Records from a dataset:
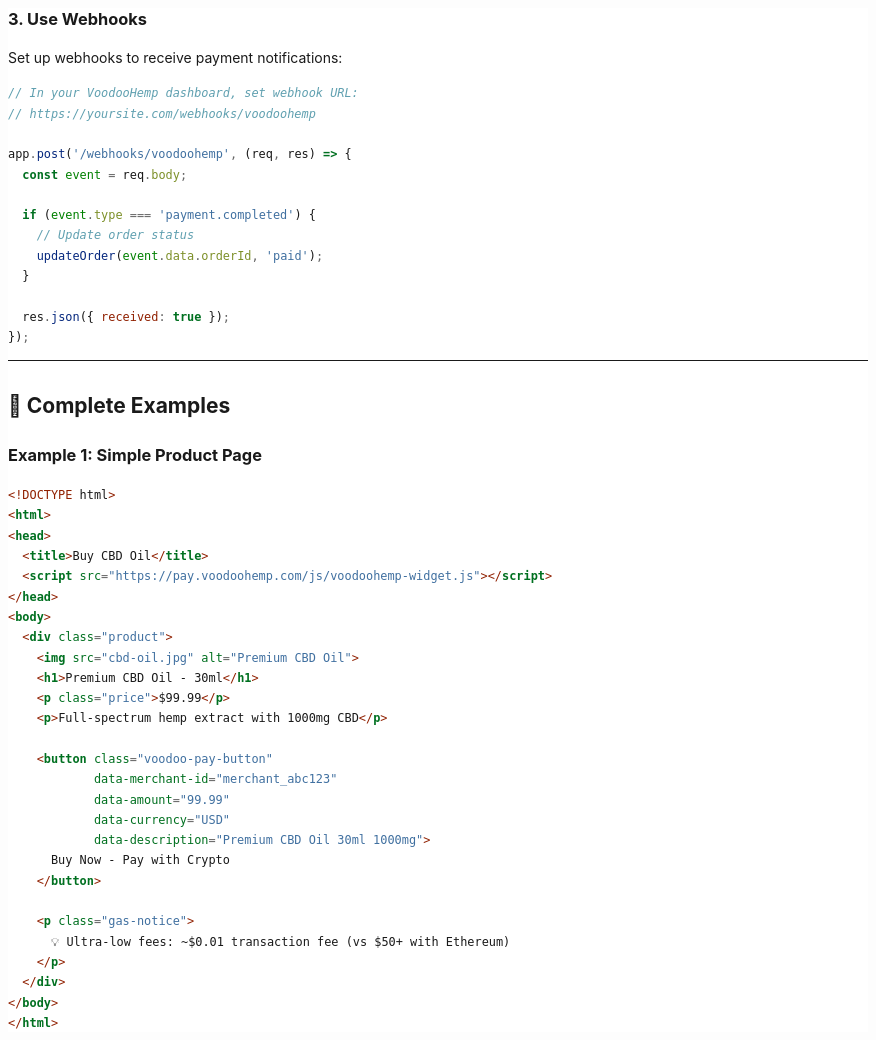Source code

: ### 3. Use Webhooks

Set up webhooks to receive payment notifications:

```javascript
// In your VoodooHemp dashboard, set webhook URL:
// https://yoursite.com/webhooks/voodoohemp

app.post('/webhooks/voodoohemp', (req, res) => {
  const event = req.body;
  
  if (event.type === 'payment.completed') {
    // Update order status
    updateOrder(event.data.orderId, 'paid');
  }
  
  res.json({ received: true });
});
```

---

## 🎯 Complete Examples

### Example 1: Simple Product Page

```html
<!DOCTYPE html>
<html>
<head>
  <title>Buy CBD Oil</title>
  <script src="https://pay.voodoohemp.com/js/voodoohemp-widget.js"></script>
</head>
<body>
  <div class="product">
    <img src="cbd-oil.jpg" alt="Premium CBD Oil">
    <h1>Premium CBD Oil - 30ml</h1>
    <p class="price">$99.99</p>
    <p>Full-spectrum hemp extract with 1000mg CBD</p>
    
    <button class="voodoo-pay-button" 
            data-merchant-id="merchant_abc123"
            data-amount="99.99"
            data-currency="USD"
            data-description="Premium CBD Oil 30ml 1000mg">
      Buy Now - Pay with Crypto
    </button>
    
    <p class="gas-notice">
      💡 Ultra-low fees: ~$0.01 transaction fee (vs $50+ with Ethereum)
    </p>
  </div>
</body>
</html>
```
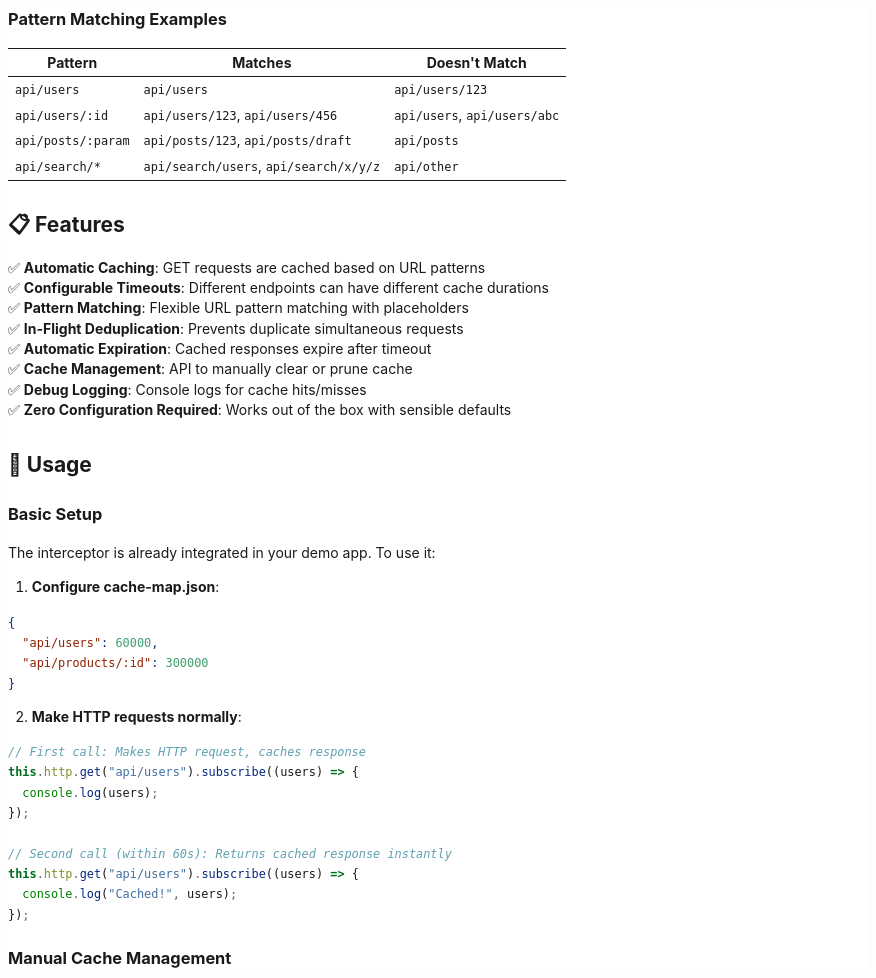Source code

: ### Pattern Matching Examples

| Pattern            | Matches                                | Doesn't Match                |
| ------------------ | -------------------------------------- | ---------------------------- |
| `api/users`        | `api/users`                            | `api/users/123`              |
| `api/users/:id`    | `api/users/123`, `api/users/456`       | `api/users`, `api/users/abc` |
| `api/posts/:param` | `api/posts/123`, `api/posts/draft`     | `api/posts`                  |
| `api/search/*`     | `api/search/users`, `api/search/x/y/z` | `api/other`                  |

## 📋 Features

✅ **Automatic Caching**: GET requests are cached based on URL patterns  
✅ **Configurable Timeouts**: Different endpoints can have different cache durations  
✅ **Pattern Matching**: Flexible URL pattern matching with placeholders  
✅ **In-Flight Deduplication**: Prevents duplicate simultaneous requests  
✅ **Automatic Expiration**: Cached responses expire after timeout  
✅ **Cache Management**: API to manually clear or prune cache  
✅ **Debug Logging**: Console logs for cache hits/misses  
✅ **Zero Configuration Required**: Works out of the box with sensible defaults

## 🎯 Usage

### Basic Setup

The interceptor is already integrated in your demo app. To use it:

1. **Configure cache-map.json**:

```json
{
  "api/users": 60000,
  "api/products/:id": 300000
}
```

2. **Make HTTP requests normally**:

```typescript
// First call: Makes HTTP request, caches response
this.http.get("api/users").subscribe((users) => {
  console.log(users);
});

// Second call (within 60s): Returns cached response instantly
this.http.get("api/users").subscribe((users) => {
  console.log("Cached!", users);
});
```

### Manual Cache Management

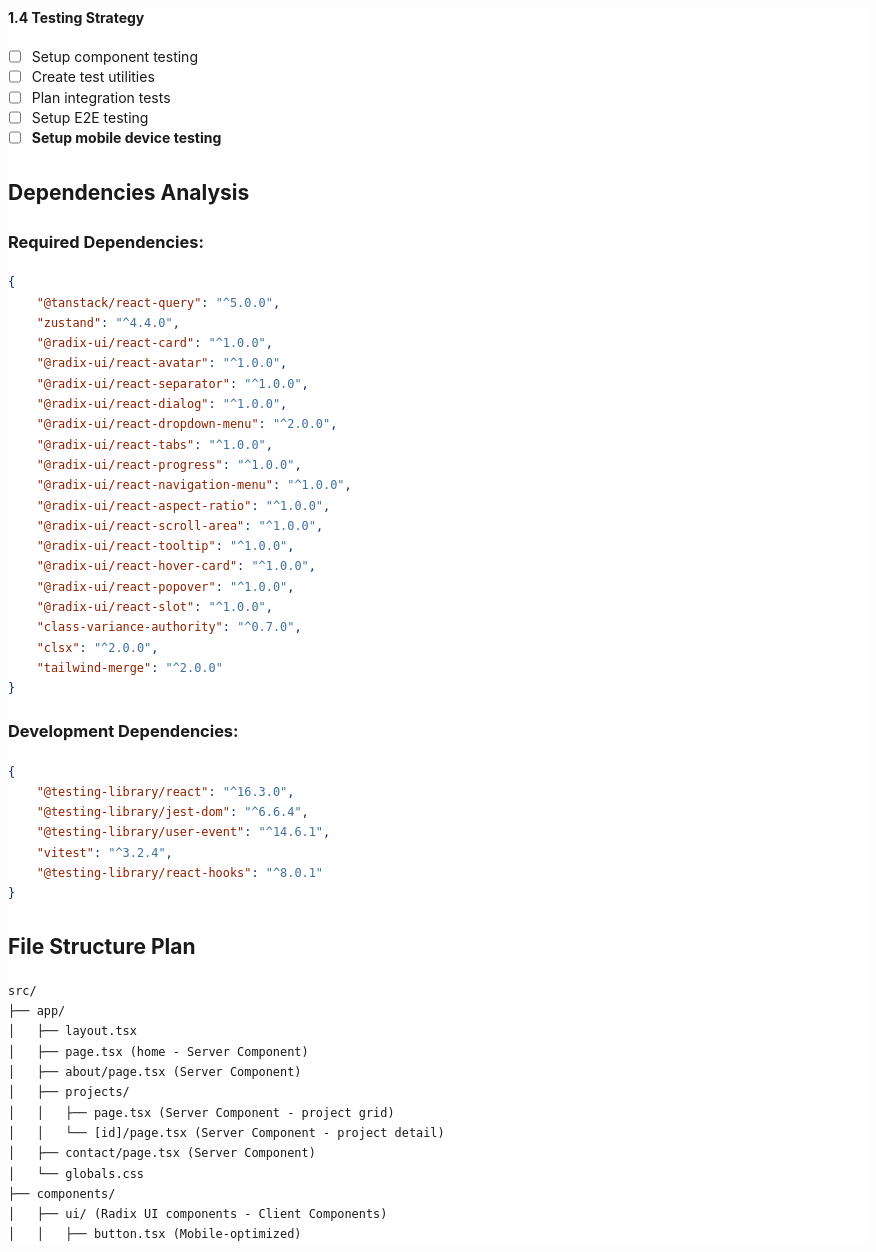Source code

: #### **1.4 Testing Strategy**

- [ ] Setup component testing
- [ ] Create test utilities
- [ ] Plan integration tests
- [ ] Setup E2E testing
- [ ] **Setup mobile device testing**

## Dependencies Analysis

### **Required Dependencies:**

```json
{
    "@tanstack/react-query": "^5.0.0",
    "zustand": "^4.4.0",
    "@radix-ui/react-card": "^1.0.0",
    "@radix-ui/react-avatar": "^1.0.0",
    "@radix-ui/react-separator": "^1.0.0",
    "@radix-ui/react-dialog": "^1.0.0",
    "@radix-ui/react-dropdown-menu": "^2.0.0",
    "@radix-ui/react-tabs": "^1.0.0",
    "@radix-ui/react-progress": "^1.0.0",
    "@radix-ui/react-navigation-menu": "^1.0.0",
    "@radix-ui/react-aspect-ratio": "^1.0.0",
    "@radix-ui/react-scroll-area": "^1.0.0",
    "@radix-ui/react-tooltip": "^1.0.0",
    "@radix-ui/react-hover-card": "^1.0.0",
    "@radix-ui/react-popover": "^1.0.0",
    "@radix-ui/react-slot": "^1.0.0",
    "class-variance-authority": "^0.7.0",
    "clsx": "^2.0.0",
    "tailwind-merge": "^2.0.0"
}
```

### **Development Dependencies:**

```json
{
    "@testing-library/react": "^16.3.0",
    "@testing-library/jest-dom": "^6.6.4",
    "@testing-library/user-event": "^14.6.1",
    "vitest": "^3.2.4",
    "@testing-library/react-hooks": "^8.0.1"
}
```

## File Structure Plan

```
src/
├── app/
│   ├── layout.tsx
│   ├── page.tsx (home - Server Component)
│   ├── about/page.tsx (Server Component)
│   ├── projects/
│   │   ├── page.tsx (Server Component - project grid)
│   │   └── [id]/page.tsx (Server Component - project detail)
│   ├── contact/page.tsx (Server Component)
│   └── globals.css
├── components/
│   ├── ui/ (Radix UI components - Client Components)
│   │   ├── button.tsx (Mobile-optimized)
```
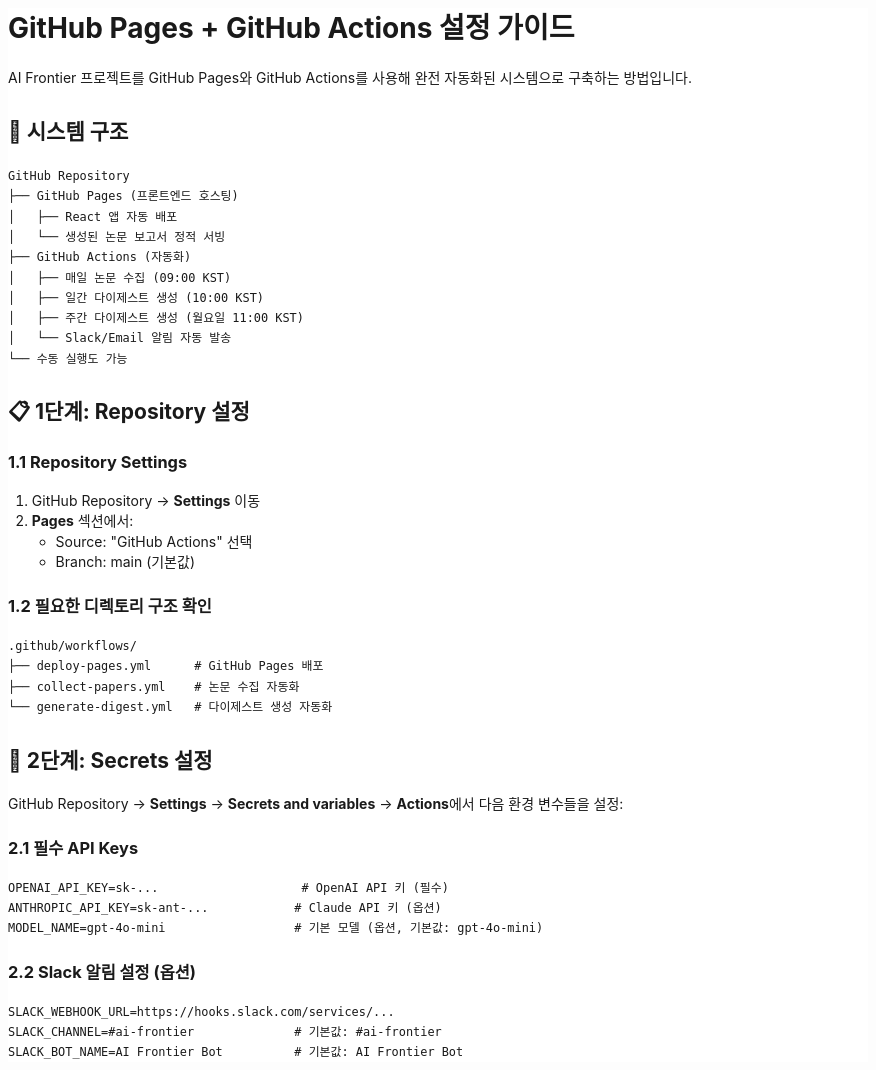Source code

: # GitHub Pages + GitHub Actions 설정 가이드

AI Frontier 프로젝트를 GitHub Pages와 GitHub Actions를 사용해 완전 자동화된 시스템으로 구축하는 방법입니다.

## 🚀 시스템 구조

```
GitHub Repository
├── GitHub Pages (프론트엔드 호스팅)
│   ├── React 앱 자동 배포
│   └── 생성된 논문 보고서 정적 서빙
├── GitHub Actions (자동화)
│   ├── 매일 논문 수집 (09:00 KST)
│   ├── 일간 다이제스트 생성 (10:00 KST)
│   ├── 주간 다이제스트 생성 (월요일 11:00 KST)
│   └── Slack/Email 알림 자동 발송
└── 수동 실행도 가능
```

## 📋 1단계: Repository 설정

### 1.1 Repository Settings
1. GitHub Repository → **Settings** 이동
2. **Pages** 섹션에서:
   - Source: "GitHub Actions" 선택
   - Branch: main (기본값)

### 1.2 필요한 디렉토리 구조 확인
```
.github/workflows/
├── deploy-pages.yml      # GitHub Pages 배포
├── collect-papers.yml    # 논문 수집 자동화
└── generate-digest.yml   # 다이제스트 생성 자동화
```

## 🔐 2단계: Secrets 설정

GitHub Repository → **Settings** → **Secrets and variables** → **Actions**에서 다음 환경 변수들을 설정:

### 2.1 필수 API Keys
```
OPENAI_API_KEY=sk-...                    # OpenAI API 키 (필수)
ANTHROPIC_API_KEY=sk-ant-...            # Claude API 키 (옵션)
MODEL_NAME=gpt-4o-mini                  # 기본 모델 (옵션, 기본값: gpt-4o-mini)
```

### 2.2 Slack 알림 설정 (옵션)
```
SLACK_WEBHOOK_URL=https://hooks.slack.com/services/...
SLACK_CHANNEL=#ai-frontier              # 기본값: #ai-frontier
SLACK_BOT_NAME=AI Frontier Bot          # 기본값: AI Frontier Bot
```
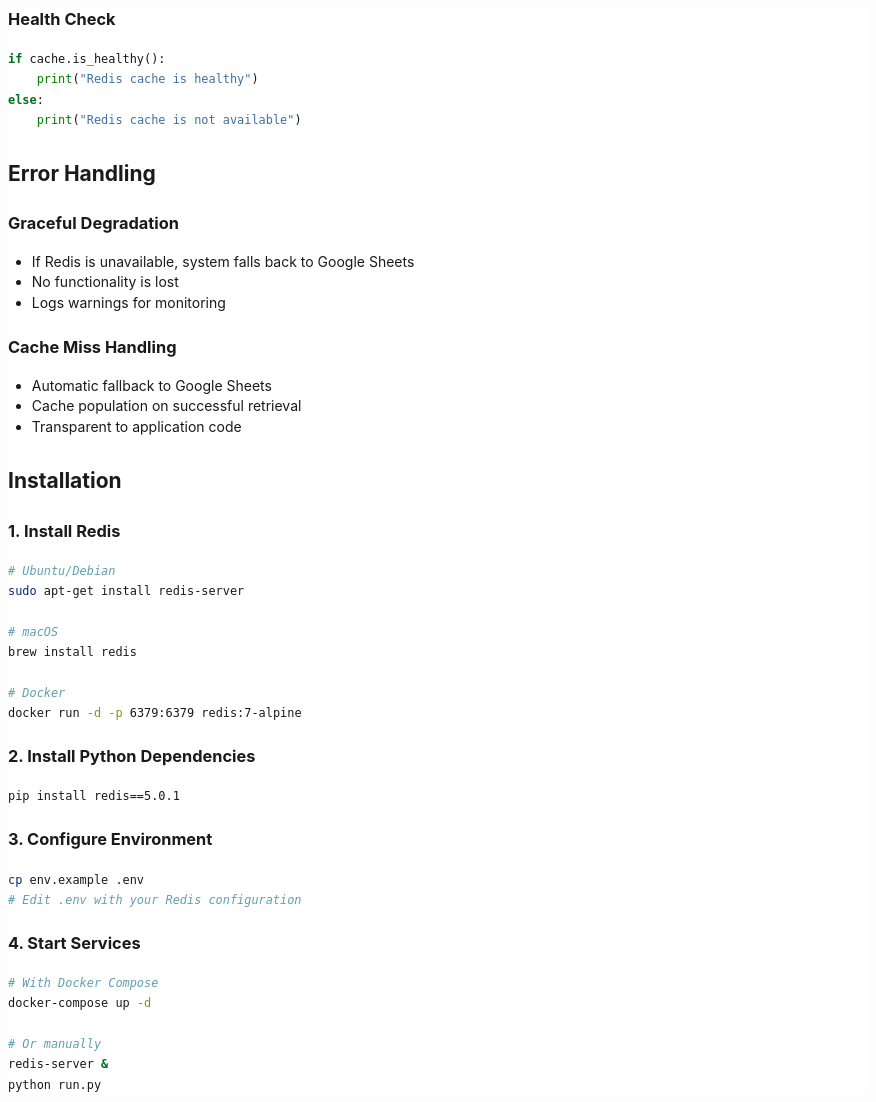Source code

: ### Health Check
```python
if cache.is_healthy():
    print("Redis cache is healthy")
else:
    print("Redis cache is not available")
```

## Error Handling

### Graceful Degradation
- If Redis is unavailable, system falls back to Google Sheets
- No functionality is lost
- Logs warnings for monitoring

### Cache Miss Handling
- Automatic fallback to Google Sheets
- Cache population on successful retrieval
- Transparent to application code

## Installation

### 1. Install Redis
```bash
# Ubuntu/Debian
sudo apt-get install redis-server

# macOS
brew install redis

# Docker
docker run -d -p 6379:6379 redis:7-alpine
```

### 2. Install Python Dependencies
```bash
pip install redis==5.0.1
```

### 3. Configure Environment
```bash
cp env.example .env
# Edit .env with your Redis configuration
```

### 4. Start Services
```bash
# With Docker Compose
docker-compose up -d

# Or manually
redis-server &
python run.py
```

### Your goal
Would you reproduce, exactly and with nothing added, every line from the beginning of the entries above through the line that contains "different cache durations", both included, leaving out the pictures?

### Exercise solution
Source code

: ### 3. Use Webhooks

Set up webhooks to receive payment notifications:

```javascript
// In your VoodooHemp dashboard, set webhook URL:
// https://yoursite.com/webhooks/voodoohemp

app.post('/webhooks/voodoohemp', (req, res) => {
  const event = req.body;
  
  if (event.type === 'payment.completed') {
    // Update order status
    updateOrder(event.data.orderId, 'paid');
  }
  
  res.json({ received: true });
});
```

---

## 🎯 Complete Examples

### Example 1: Simple Product Page

```html
<!DOCTYPE html>
<html>
<head>
  <title>Buy CBD Oil</title>
  <script src="https://pay.voodoohemp.com/js/voodoohemp-widget.js"></script>
</head>
<body>
  <div class="product">
    <img src="cbd-oil.jpg" alt="Premium CBD Oil">
    <h1>Premium CBD Oil - 30ml</h1>
    <p class="price">$99.99</p>
    <p>Full-spectrum hemp extract with 1000mg CBD</p>
    
    <button class="voodoo-pay-button" 
            data-merchant-id="merchant_abc123"
            data-amount="99.99"
            data-currency="USD"
            data-description="Premium CBD Oil 30ml 1000mg">
      Buy Now - Pay with Crypto
    </button>
    
    <p class="gas-notice">
      💡 Ultra-low fees: ~$0.01 transaction fee (vs $50+ with Ethereum)
    </p>
  </div>
</body>
</html>
```
Source code

: ### Pattern Matching Examples

| Pattern            | Matches                                | Doesn't Match                |
| ------------------ | -------------------------------------- | ---------------------------- |
| `api/users`        | `api/users`                            | `api/users/123`              |
| `api/users/:id`    | `api/users/123`, `api/users/456`       | `api/users`, `api/users/abc` |
| `api/posts/:param` | `api/posts/123`, `api/posts/draft`     | `api/posts`                  |
| `api/search/*`     | `api/search/users`, `api/search/x/y/z` | `api/other`                  |

## 📋 Features

✅ **Automatic Caching**: GET requests are cached based on URL patterns  
✅ **Configurable Timeouts**: Different endpoints can have different cache durations  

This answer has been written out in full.